Gostar da própria solidão
é a manifestação mais clara de que chegou aos 40 anos. Não precisa mais sair de
casa para ser feliz, não é mais tributário do barulho e da multidão para se ver
acompanhado.
Gosta do silêncio e de
não fazer nada demais. Gosta do espaço vazio e da liberdade de não ter a agenda
cheia.
Passa a filtrar os
convites, a peneirar as festas, a abrir a porta para a rua somente quando
realmente é indispensável. Não sofre mais em dizer não. Prefere receber os
amigos em casa, em pequenos e semelhantes grupos, a virar a madrugada em
baladas com estranhos.
Dispensou o bordel dentro
de si. Tem como princípio sexo com qualidade, não mais pela quantidade. Não
está mais desesperado para transar toda noite, toda semana. Busca criar um
clima para o clímax, acima de tudo. A música de qualidade e a conversa
inteligente são preliminares indispensáveis antes de qualquer amasso.
Perdeu também a ganância
de enriquecer, o olho de águia do sucesso, opta por ganhar menos e se incomodar
menos.
Mudou a sua concepção de
prosperidade, paz é prosperidade.
O que fazia quando estava
gripado, de permanecer na cama lendo um livro ou emendando episódios de uma
série, agora ocupa a maior parte de seus dias sadios. Preocupa-se em aguar as
plantinhas, em aprender idiomas, em comprar verduras sem agrotóxico nas
feirinhas de bairro.
Nem para tomar vinho
acredita que depende de companhia. As quatro décadas revelam a satisfação de um
cálice sentado na varanda, sem ninguém para apressar os goles. Finalmente está
solto no seu mundo de pensamentos para degustar a safra e descobrir os taninos.
Sei que meus amigos
sopraram as 40 velinhas quando decidem se dedicar à cerveja artesanal. Largam
os botecos e a zona de desconforto da boemia pela produção caseira de sua
bebida. Ostentam experimentos e guardam as provas para limitados convidados.

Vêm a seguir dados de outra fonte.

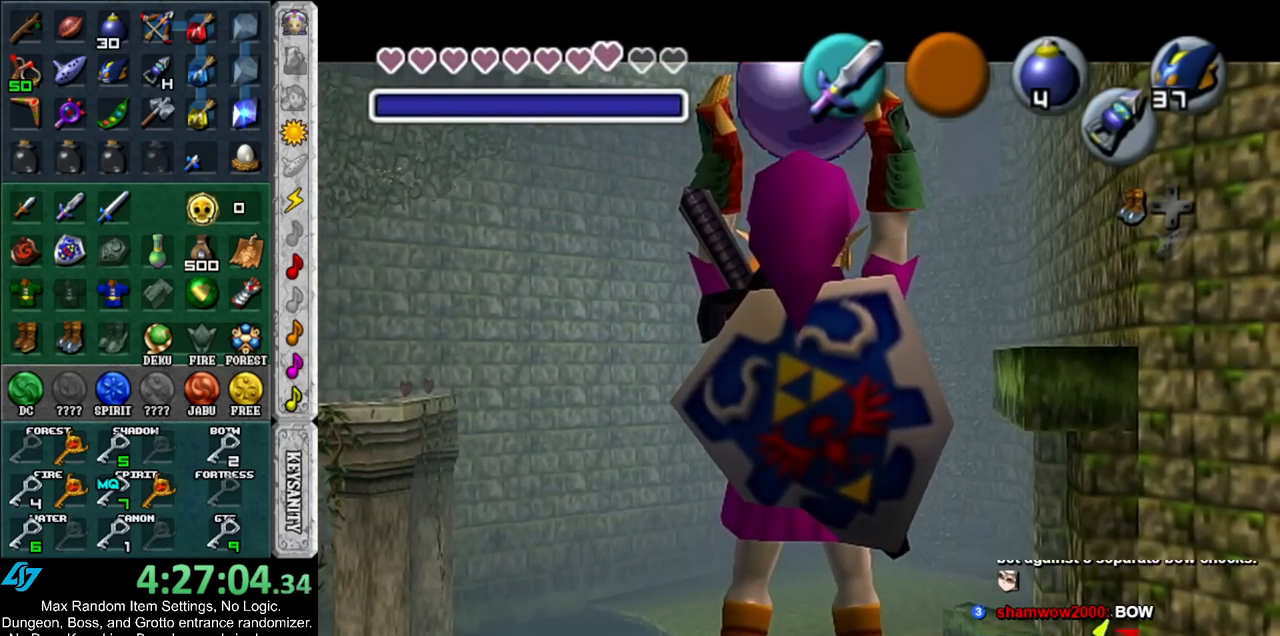
{"buttons": ["L1"], "left_stick": "down", "right_stick": "center", "events": []}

São cientistas do isolamento, explicando, depois de cumprida a missão, o passo
a passo de sua incubadora com ostensivo orgulho.
Alguns encontram tempo
para maturar queijos, outros se aventuram a assar pães ou pizzas, com
sacerdócio de mestres-cucas. Se antes reclamavam da submissão doméstica das
mães e avós, que colocavam tortas a esfriar nas janelas, agora não acham nem um
pouco inconveniente o hábito de cozinhar, ainda que seja para o seu consumo.
Aliás, é simbólico nesta
faixa etária querer produzir a sua própria comida. A cozinha torna-se a parte
mais importante da residência, com aquisição de fornos potentes e panelas
inquebrantáveis.
O discernimento da
meia-idade surge com a renúncia. Entende-se que perder a agitação é ganhar
autoconhecimento. A experiência traz a clareza do que é bom e do que é ruim, de
que não vale realizar coisa alguma na contrariedade, de que nada mais será
feito para agradar ao outro.
Gostar-se é o início de
uma nova vida. Longeva vida, com a adrenalina da simplicidade.